What You Will Do (The Role)
Error Budgeting & SLOs
Define and monitor Service Level Objectives (SLOs) and Service Level Indicators (SLIs) to ensure we move as fast as possible without compromising reliability.
Chaos Engineering
Proactively test system resilience by injecting controlled failures into modernized environments to identify "hidden" technical debt.
Incident Management & Post-Mortems
Lead the "Blameless Post-Mortem" culture, turning every production hiccup into a permanent architectural fix.

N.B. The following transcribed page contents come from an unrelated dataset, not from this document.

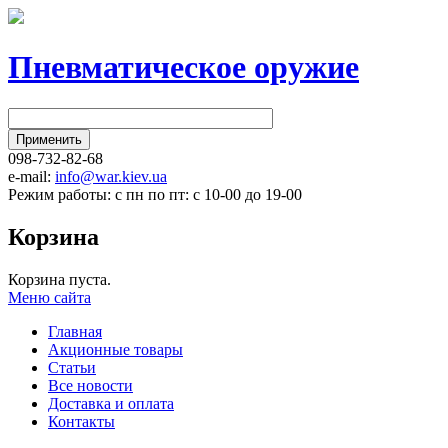
Пневматическое оружие
098-732-82-68
e-mail:
info@war.kiev.ua
Режим работы: с пн по пт: с 10-00 до 19-00
Корзина
Корзина пуста.
Меню сайта
Главная
Акционные товары
Статьи
Все новости
Доставка и оплата
Контакты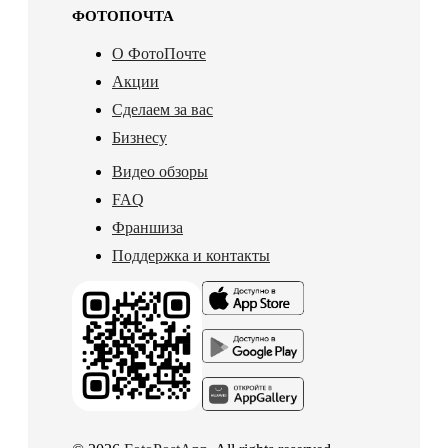
ФОТОПОЧТА
О ФотоПочте
Акции
Сделаем за вас
Бизнесу
Видео обзоры
FAQ
Франшиза
Поддержка и контакты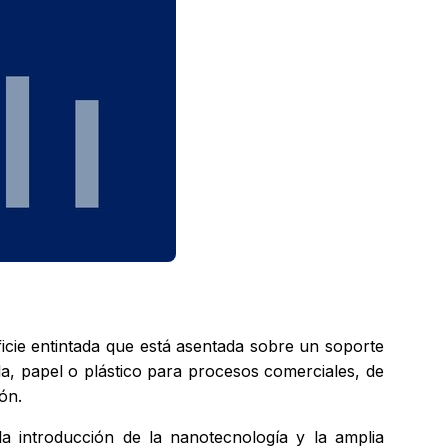
ficie entintada que está asentada sobre un soporte
ela, papel o plástico para procesos comerciales, de
ón.
a introducción de la nanotecnología y la amplia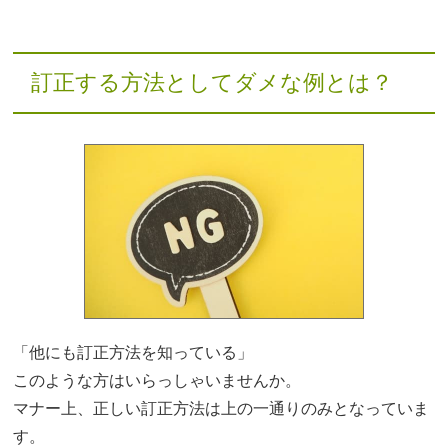
訂正する方法としてダメな例とは？
「他にも訂正方法を知っている」
このような方はいらっしゃいませんか。
マナー上、正しい訂正方法は上の一通りのみとなっていま
す。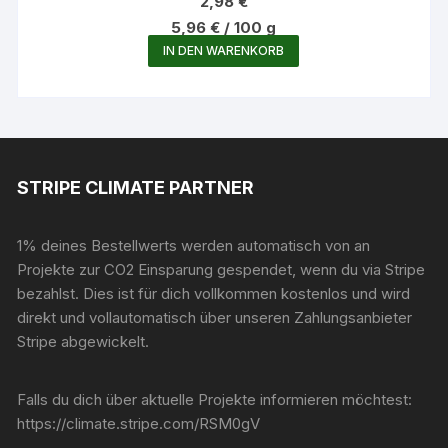
2,98
€
5,96
€
/
100
g
IN DEN WARENKORB
STRIPE CLIMATE PARTNER
1% deines Bestellwerts werden automatisch von an
Projekte zur CO2 Einsparung gespendet, wenn du via Stripe
bezahlst. Dies ist für dich vollkommen kostenlos und wird
direkt und vollautomatisch über unseren Zahlungsanbieter
Stripe abgewickelt.
Falls du dich über aktuelle Projekte informieren möchtest:
https://climate.stripe.com/RSM0gV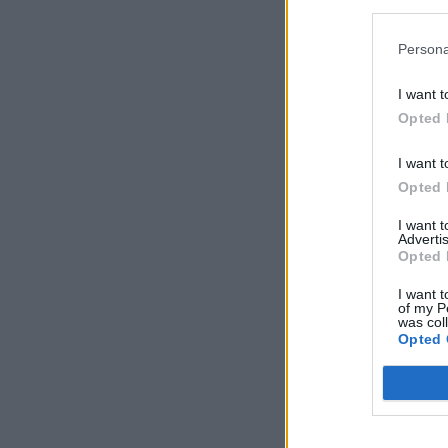
Persona
I want t
Opted 
Προσθήκη
I want t
Χειροποίη
άπειρο xx
Opted 
I want 
Διαθέσιμα
Advertis
Μάρτης
Opted 
Κωδικός:
a
Σύνδεση για
I want t
of my P
was col
Opted 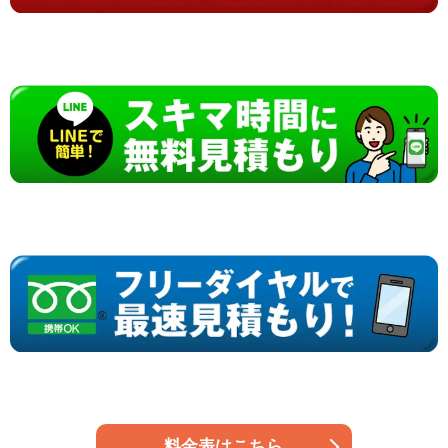
料金表はこちら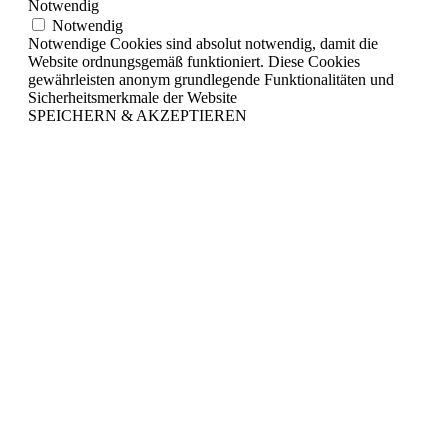
Notwendig
Notwendig
Notwendige Cookies sind absolut notwendig, damit die
Website ordnungsgemäß funktioniert. Diese Cookies
gewährleisten anonym grundlegende Funktionalitäten und
Sicherheitsmerkmale der Website
SPEICHERN & AKZEPTIEREN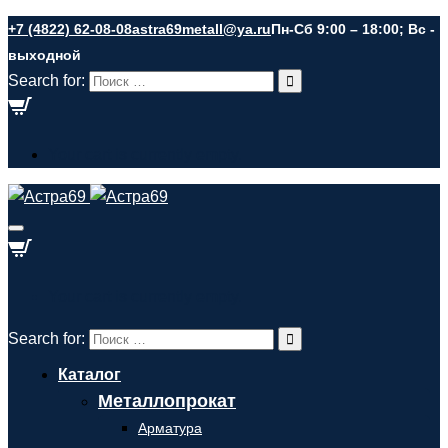
+7 (4822) 62-08-08
astra69metall@ya.ru
Пн-Сб 9:00 – 18:00; Вс -
выходной
Search for:
Your cart is currently empty.
Your cart is currently empty.
Search for:
Каталог
Металлопрокат
Арматура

Observability Architecture
Build world-class monitoring stacks (Prometheus, Grafana, Datadog) that provide deep-tissue visibility into legacy and modern hybrid systems.
Automated Guardrails
Develop "Self-Healing" infrastructure that automatically scales, rolls back, or isolates failing components across AWS, GCP, and Azure.
The SRE Tech Stack
You are the master of the "Safety Net"
Orchestration
Kubernetes (EKS/GKE/AKS), Docker, Service Meshes (Istio/Linkerd)
Observability
Prometheus, Grafana, ELK Stack, New Relic, Datadog
You think in "nines" (99.99%). You are obsessed with edge cases and race conditions.
Automation Over Action
You hate manual tasks. If you have to do something twice, you write a script to do it forever.
The Calm Architect
You are at your best when things are breaking. You have the discipline to follow a runbook while the "fire" is being put out.
Experience
8+ years in DevOps or SRE roles, with a deep understanding of distributed systems and cloud-native safety patterns.
Why This Role is Unique at Duskbyte
You aren't just "maintaining" a server. You are the high-level consultant who tells the development team when they are moving too fast. You have the authority to halt a deployment if it doesn't meet our Risk-First standards. You are the reason our enterprise clients sleep soundly at night.